Food bank use continues to rise as Canadians report being hungry

New data released by the Windsor-Essex Food Bank Association shows a similar situation locally that a Food Banks Canada Report published earlier this week – more people are facing hunger and food insecurity due to rising inflation and housing costs.

Food bank officials believe families must choose between paying the bills and eating, noting that demand is not declining as it typically would in the warmer months.

“Last April, we served just over 2,000 people,” said June Muir, CEO of UHC’s Hub of Opportunities. “In April, we served approximately 3,700 people, which is an 85% increase.”
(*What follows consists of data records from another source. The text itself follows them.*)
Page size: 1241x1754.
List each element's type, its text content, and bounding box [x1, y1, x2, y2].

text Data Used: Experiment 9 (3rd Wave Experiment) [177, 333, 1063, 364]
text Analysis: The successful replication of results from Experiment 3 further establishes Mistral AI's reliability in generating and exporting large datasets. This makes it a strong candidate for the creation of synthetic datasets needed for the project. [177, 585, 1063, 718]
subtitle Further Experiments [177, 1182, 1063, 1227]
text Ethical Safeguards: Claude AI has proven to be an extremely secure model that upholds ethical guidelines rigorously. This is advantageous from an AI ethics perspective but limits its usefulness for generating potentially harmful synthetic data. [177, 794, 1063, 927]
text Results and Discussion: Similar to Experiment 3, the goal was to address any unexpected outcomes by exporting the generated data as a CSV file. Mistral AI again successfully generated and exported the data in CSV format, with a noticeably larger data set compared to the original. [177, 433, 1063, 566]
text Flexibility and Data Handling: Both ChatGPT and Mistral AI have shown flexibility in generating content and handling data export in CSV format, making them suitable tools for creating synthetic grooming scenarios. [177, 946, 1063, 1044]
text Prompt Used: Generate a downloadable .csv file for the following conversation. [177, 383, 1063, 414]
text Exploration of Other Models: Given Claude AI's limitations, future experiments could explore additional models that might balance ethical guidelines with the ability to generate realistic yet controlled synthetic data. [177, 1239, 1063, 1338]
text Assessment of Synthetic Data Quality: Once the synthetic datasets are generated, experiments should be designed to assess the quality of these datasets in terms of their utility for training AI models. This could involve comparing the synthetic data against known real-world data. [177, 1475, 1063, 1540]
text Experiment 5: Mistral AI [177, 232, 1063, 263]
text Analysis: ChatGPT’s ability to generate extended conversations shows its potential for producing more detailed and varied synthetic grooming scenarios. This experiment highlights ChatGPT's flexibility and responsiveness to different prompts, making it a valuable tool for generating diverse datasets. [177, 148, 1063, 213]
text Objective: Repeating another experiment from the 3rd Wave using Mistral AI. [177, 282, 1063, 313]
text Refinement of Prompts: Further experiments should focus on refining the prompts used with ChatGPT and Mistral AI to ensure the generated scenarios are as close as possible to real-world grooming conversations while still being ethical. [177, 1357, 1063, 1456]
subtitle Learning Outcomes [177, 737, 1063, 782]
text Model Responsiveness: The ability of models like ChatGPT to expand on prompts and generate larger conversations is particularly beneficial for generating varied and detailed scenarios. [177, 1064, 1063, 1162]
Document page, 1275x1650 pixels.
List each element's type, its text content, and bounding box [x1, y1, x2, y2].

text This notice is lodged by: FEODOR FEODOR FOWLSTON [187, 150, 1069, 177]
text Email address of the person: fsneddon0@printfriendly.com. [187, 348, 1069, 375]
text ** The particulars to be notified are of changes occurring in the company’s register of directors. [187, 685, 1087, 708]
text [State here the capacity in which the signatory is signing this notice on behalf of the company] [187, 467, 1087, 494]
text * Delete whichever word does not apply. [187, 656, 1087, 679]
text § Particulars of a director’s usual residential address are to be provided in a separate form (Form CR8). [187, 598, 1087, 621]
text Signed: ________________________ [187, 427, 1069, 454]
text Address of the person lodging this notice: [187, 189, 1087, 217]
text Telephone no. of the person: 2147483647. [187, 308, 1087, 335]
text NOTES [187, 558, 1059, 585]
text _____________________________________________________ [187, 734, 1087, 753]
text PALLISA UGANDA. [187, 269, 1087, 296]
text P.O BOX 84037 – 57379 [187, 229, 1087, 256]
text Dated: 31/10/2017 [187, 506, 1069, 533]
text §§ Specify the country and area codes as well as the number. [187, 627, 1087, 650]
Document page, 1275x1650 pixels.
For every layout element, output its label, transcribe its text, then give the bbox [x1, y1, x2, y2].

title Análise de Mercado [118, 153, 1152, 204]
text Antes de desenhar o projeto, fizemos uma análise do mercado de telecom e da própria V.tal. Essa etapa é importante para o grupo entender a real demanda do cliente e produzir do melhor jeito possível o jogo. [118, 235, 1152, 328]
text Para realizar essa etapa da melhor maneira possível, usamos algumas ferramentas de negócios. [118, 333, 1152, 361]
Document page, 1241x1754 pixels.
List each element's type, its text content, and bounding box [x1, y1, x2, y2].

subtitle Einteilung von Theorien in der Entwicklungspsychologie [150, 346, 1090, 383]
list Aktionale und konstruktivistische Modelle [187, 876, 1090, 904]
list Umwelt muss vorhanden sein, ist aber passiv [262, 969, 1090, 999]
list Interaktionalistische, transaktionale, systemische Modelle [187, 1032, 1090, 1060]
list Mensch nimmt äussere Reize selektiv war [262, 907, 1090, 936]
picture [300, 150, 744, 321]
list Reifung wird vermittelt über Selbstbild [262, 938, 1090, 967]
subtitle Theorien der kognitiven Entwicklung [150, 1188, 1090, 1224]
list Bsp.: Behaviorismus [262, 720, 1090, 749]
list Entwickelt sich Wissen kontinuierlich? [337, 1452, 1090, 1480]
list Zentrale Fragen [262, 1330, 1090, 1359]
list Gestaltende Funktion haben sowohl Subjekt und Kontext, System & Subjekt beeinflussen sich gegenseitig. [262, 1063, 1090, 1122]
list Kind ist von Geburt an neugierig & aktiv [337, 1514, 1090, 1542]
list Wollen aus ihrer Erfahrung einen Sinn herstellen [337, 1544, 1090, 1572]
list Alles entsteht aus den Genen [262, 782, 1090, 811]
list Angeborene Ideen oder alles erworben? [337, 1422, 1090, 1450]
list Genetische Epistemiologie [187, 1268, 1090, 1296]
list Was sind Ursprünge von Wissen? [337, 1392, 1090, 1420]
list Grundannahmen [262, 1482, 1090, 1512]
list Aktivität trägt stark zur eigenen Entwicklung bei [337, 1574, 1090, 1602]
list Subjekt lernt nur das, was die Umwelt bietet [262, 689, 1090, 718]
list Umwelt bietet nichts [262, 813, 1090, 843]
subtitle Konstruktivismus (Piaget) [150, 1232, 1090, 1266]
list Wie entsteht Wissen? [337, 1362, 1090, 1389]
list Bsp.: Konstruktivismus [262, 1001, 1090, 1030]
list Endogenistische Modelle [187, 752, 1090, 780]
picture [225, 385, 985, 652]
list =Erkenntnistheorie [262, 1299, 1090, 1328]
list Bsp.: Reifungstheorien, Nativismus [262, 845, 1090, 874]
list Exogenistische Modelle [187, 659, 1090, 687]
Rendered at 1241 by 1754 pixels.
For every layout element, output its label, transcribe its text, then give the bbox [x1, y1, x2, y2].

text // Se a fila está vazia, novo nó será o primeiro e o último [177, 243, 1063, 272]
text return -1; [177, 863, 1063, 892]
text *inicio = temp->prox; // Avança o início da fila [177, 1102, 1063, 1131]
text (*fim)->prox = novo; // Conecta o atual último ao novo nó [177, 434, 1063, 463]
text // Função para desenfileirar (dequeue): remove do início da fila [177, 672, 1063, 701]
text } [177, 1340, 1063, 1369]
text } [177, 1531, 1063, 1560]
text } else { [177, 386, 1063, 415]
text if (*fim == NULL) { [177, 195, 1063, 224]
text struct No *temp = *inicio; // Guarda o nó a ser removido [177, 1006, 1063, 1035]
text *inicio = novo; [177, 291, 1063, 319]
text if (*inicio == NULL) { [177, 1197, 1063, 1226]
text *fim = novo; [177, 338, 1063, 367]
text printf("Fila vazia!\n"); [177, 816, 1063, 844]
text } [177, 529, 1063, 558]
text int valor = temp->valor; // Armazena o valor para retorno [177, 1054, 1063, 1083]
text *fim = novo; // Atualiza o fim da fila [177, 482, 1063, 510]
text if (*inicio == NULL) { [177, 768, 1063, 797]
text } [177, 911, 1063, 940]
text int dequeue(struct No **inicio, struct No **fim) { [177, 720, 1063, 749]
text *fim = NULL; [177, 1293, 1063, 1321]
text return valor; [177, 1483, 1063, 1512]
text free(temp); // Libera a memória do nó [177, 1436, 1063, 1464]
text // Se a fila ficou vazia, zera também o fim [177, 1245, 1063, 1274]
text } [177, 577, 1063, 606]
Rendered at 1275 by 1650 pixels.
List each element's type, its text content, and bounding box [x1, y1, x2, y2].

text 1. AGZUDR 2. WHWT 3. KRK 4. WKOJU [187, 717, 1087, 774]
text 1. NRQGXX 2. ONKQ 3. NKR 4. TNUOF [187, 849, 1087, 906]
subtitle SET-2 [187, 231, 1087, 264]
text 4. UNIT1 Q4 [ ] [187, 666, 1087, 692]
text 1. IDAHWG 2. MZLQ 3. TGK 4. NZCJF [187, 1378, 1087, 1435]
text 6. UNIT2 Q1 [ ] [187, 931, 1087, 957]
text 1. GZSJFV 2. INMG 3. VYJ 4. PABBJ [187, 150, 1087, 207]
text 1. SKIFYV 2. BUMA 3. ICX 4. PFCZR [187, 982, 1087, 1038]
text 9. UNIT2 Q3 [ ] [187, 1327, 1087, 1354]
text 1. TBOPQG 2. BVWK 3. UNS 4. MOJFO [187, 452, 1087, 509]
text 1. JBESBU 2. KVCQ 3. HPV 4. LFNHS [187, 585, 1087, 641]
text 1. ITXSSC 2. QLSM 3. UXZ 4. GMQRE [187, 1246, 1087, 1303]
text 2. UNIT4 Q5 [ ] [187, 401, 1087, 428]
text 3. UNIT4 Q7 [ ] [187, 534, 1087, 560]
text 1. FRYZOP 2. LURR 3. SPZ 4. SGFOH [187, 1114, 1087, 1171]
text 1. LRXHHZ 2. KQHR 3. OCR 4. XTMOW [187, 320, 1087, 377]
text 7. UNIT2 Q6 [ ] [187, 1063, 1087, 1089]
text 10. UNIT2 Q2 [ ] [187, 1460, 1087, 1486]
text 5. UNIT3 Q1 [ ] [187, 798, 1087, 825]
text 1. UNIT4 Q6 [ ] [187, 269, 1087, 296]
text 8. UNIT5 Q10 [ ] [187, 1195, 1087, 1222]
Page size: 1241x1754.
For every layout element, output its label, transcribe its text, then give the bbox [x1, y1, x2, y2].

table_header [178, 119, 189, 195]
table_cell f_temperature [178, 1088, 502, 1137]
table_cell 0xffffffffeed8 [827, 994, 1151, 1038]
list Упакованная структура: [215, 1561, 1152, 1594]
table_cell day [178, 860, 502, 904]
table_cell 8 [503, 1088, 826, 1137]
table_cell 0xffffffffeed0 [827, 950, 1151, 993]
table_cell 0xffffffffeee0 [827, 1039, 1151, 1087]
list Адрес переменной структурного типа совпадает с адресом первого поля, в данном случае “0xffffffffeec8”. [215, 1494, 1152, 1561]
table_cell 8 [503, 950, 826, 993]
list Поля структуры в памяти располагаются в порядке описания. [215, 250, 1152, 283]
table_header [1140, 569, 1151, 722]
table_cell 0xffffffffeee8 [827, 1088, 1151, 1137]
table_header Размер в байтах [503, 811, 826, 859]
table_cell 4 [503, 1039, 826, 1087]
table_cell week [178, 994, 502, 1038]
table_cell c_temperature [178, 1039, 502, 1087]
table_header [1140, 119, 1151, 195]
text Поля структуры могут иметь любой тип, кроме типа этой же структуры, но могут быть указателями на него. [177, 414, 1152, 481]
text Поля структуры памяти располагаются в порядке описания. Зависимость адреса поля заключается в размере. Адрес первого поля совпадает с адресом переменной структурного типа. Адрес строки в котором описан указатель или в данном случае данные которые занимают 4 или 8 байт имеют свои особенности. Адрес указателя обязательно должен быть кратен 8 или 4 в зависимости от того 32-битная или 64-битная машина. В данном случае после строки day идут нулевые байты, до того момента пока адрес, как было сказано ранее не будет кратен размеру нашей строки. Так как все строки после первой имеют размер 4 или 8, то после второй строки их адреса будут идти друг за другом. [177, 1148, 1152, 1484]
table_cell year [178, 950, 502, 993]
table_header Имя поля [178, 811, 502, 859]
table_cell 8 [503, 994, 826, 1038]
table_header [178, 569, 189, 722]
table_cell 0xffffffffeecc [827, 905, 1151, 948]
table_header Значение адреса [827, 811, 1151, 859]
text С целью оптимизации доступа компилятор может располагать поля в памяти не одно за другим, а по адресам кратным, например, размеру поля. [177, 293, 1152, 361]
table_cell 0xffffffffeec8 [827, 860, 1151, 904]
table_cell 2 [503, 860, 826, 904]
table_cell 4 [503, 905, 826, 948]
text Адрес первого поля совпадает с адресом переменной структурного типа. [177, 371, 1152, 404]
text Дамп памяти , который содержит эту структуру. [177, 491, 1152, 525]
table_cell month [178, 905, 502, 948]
According to Muir, food banks in the area are expecting an influx of people this summer, a time when fewer people tend to donate.

“It’s a struggle for many families, many people in Windsor and Essex County, and that’s why it’s important to remember to donate during the summer months,” he said. she declared. “During the summer months, we don’t see many donations because people are on vacation. They don’t think about donating, it’s not Christmas, it’s not Easter.

New data released by Food Banks Canada details just how difficult it has become for some.

One in five Canadians, or about seven million people, reports missing meals because they cannot afford to buy food.

Twenty-three percent say they eat less than they should and 61 percent of Canadians believe that rising housing costs are the biggest barrier preventing Canadians from affording food.

Muir thinks the costs aren’t expected to drop anytime soon and the severity of food insecurity is expected to increase.

“We know the cost of living is going up. We know rent, electricity, gas, everything costs, everything goes up,” Muir said. “So with this increase, people are becoming food insecure. They no longer have enough money after paying for their electricity, their gas, their rent to buy food.

According to Muir, items like peanut butter, canned meat, cereal and kids’ snacks are in high demand ahead of the June 27 Miracle Food Drive.

“It’s really hard to buy these nutritious foods because they’re so expensive,” Muir said, adding that people wishing to donate are encouraged to bring items to a registered food bank, rather than leaving them on the shelf. their porch as in the previous one. two years.

“People can go to a food bank who check in and drop off the food and know the hours. It’s easier to just drop off at a food bank.

Muir added, “If you can donate, please donate. It really helps.